The Duo for violin and cello is a bit of an outlier on this disc being the only work that involves strings. The piece is well executed and serves as a great sonic break for the vocal pieces. The composition is lithe and intense, disquieting and expressive. The first disc closes with the solo piano work Aitsi and Scelsi’s piano music, once again, has the ability to captivate with extremely little surface activity. The opening punctuations of Aitsi are sudden and harsh, at first obscuring the delicious amplified distortion. After several thwacks, though, the vibrant electronic sounds nourish the chords into longer and richer lifespans.
Disc two of this set is comprised of solo piano works composed about a decade before anything on the first CD (with the exception of the short 2 years between Suite #11 and Tre Canti Popolari). In Piano Sonata #4, from 1942, I can hear the aural conflict between the musical language of the time and the language Scelsi would later develop. The first movement is thorny and jagged but the low register melody meanders in an unusually drunken-yet-focused way. Movement two, with its open harmonies and tenderly dark melody, hints at the expressive power of his later compositions while the final movement is spastic and rough with a singular trajectory.
Suite #11 is a real trip.

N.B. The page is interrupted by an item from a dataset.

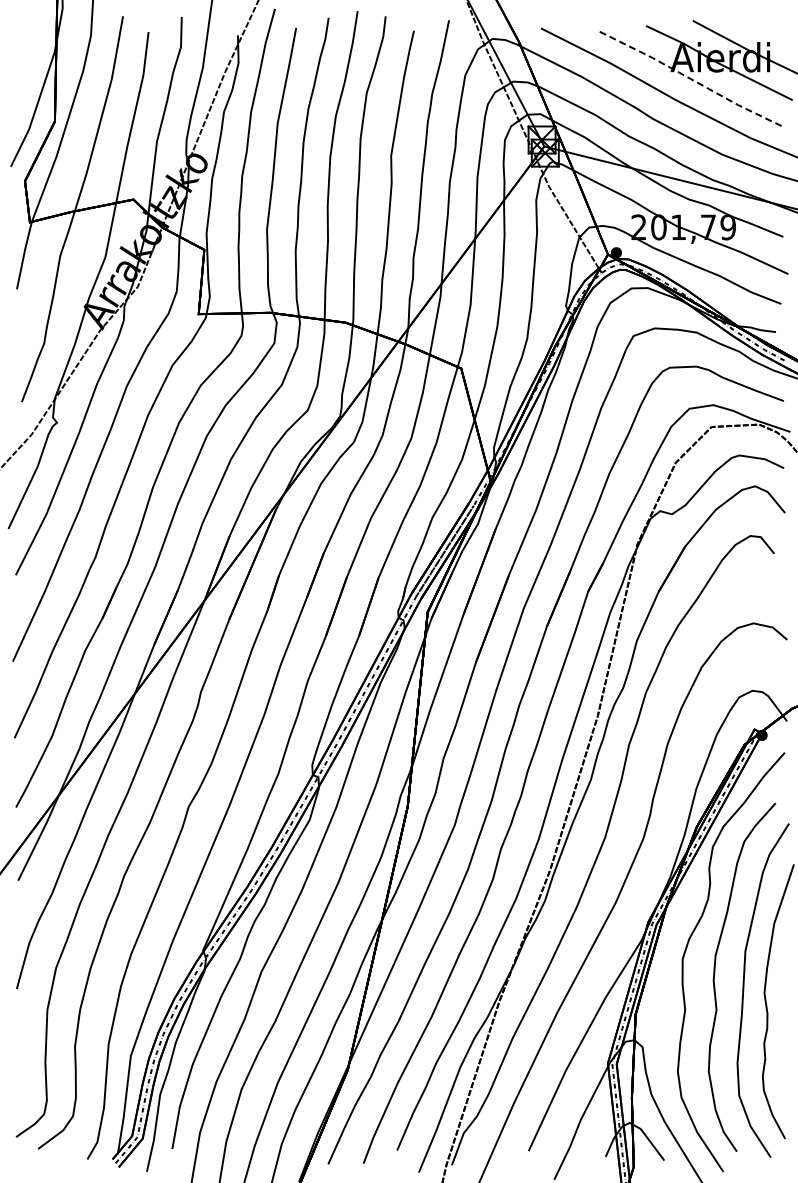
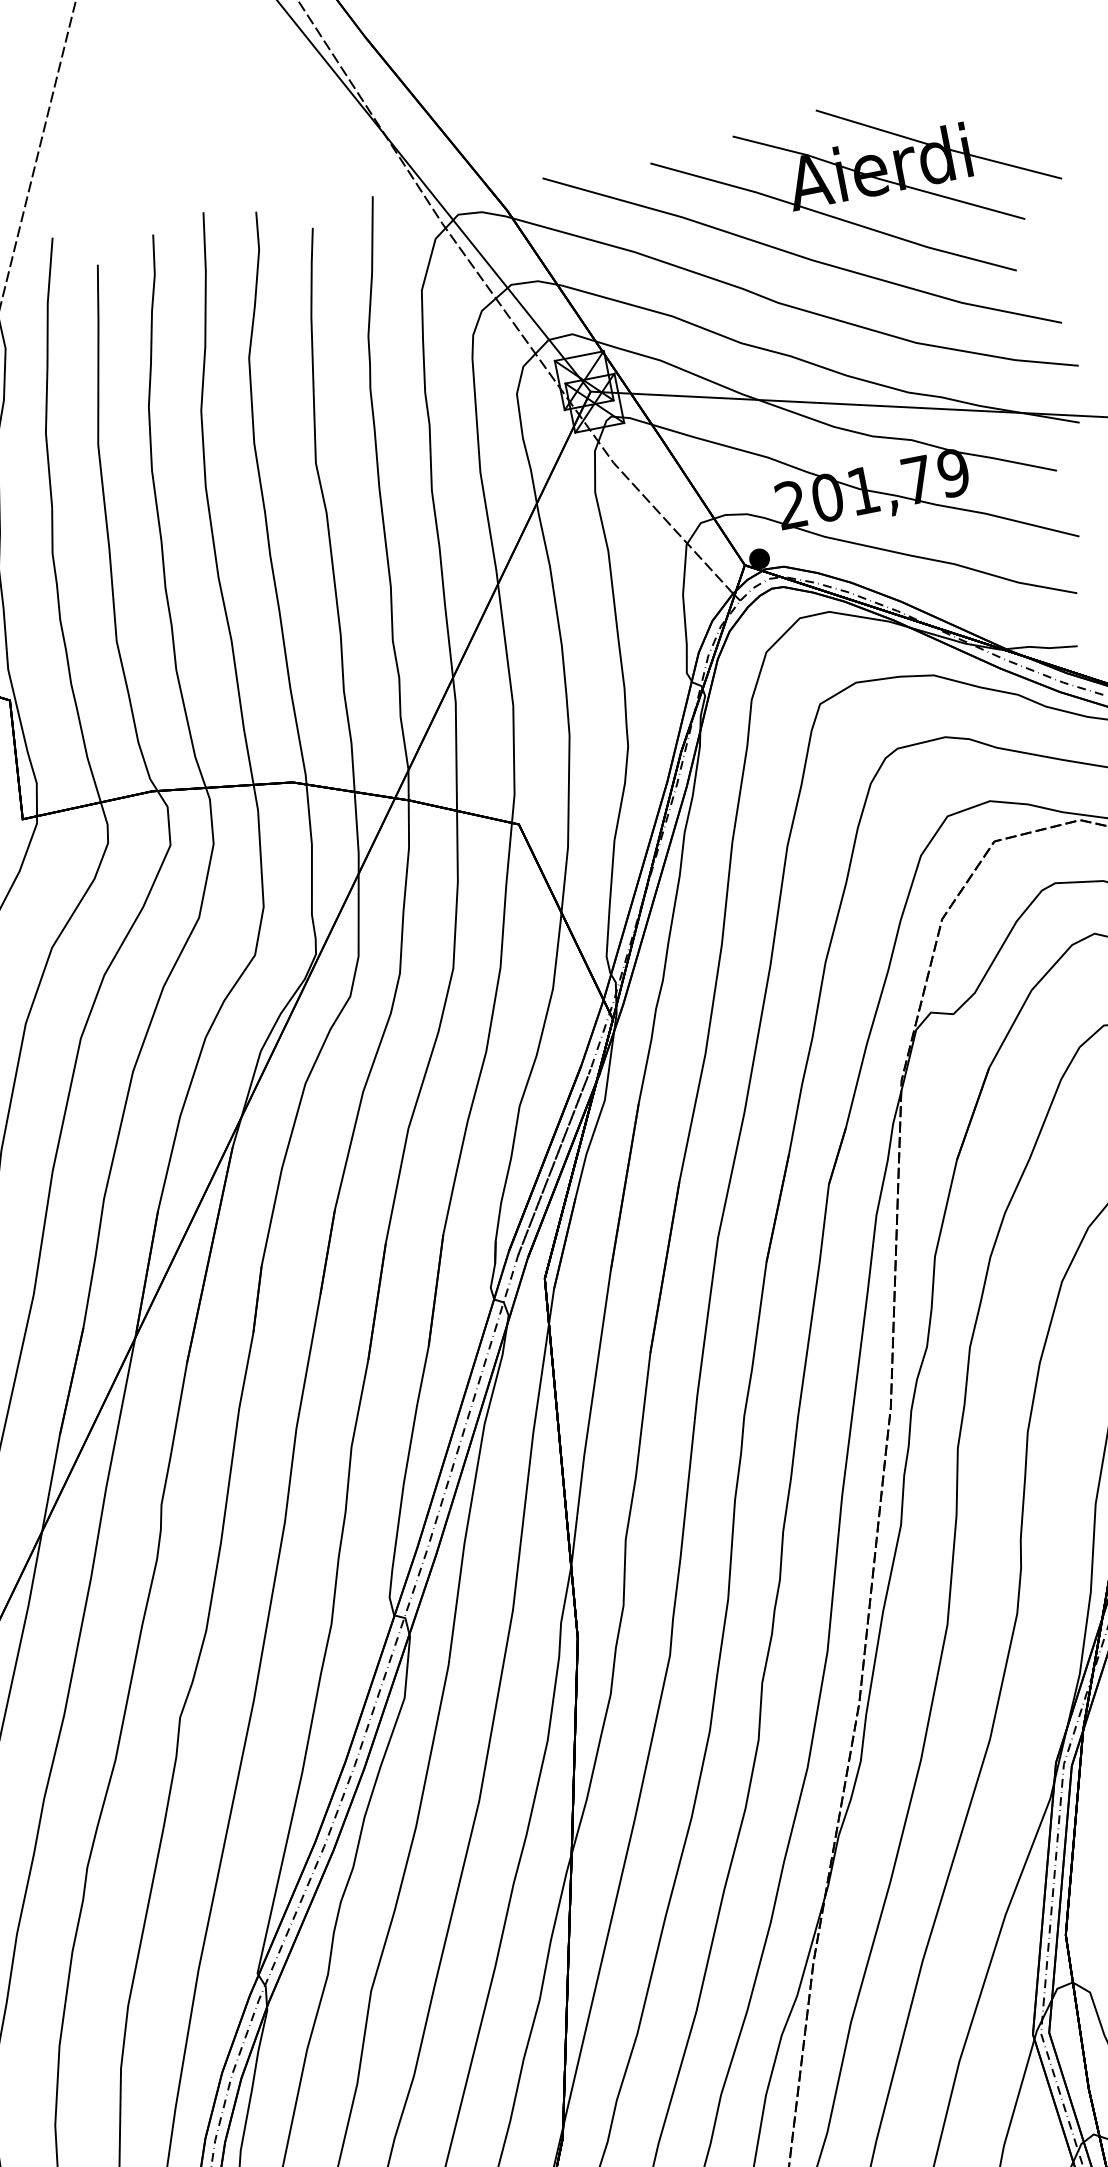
line: (691, 79) -> (834, 217), dashed -> solid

To my ears, I hear Scelsi experimenting with alternate ways of organizing and expressing his musical nature. Each of the nine movements contains a stream-of-consciousness feel that keeps the piece, however loosely, from breaking apart into musical atoms. The energies present in the piece reminds me of the rugged atonal expressionist American composers from the early 20th century such as Ruggles and Ornstein – the time when free atonality was brash and expansive instead of smug and superior (but maybe I’m romanticizing that a bit). Suite #11 is wild, unhinged, and Johan Bossers plays it with the right amount of control and furor.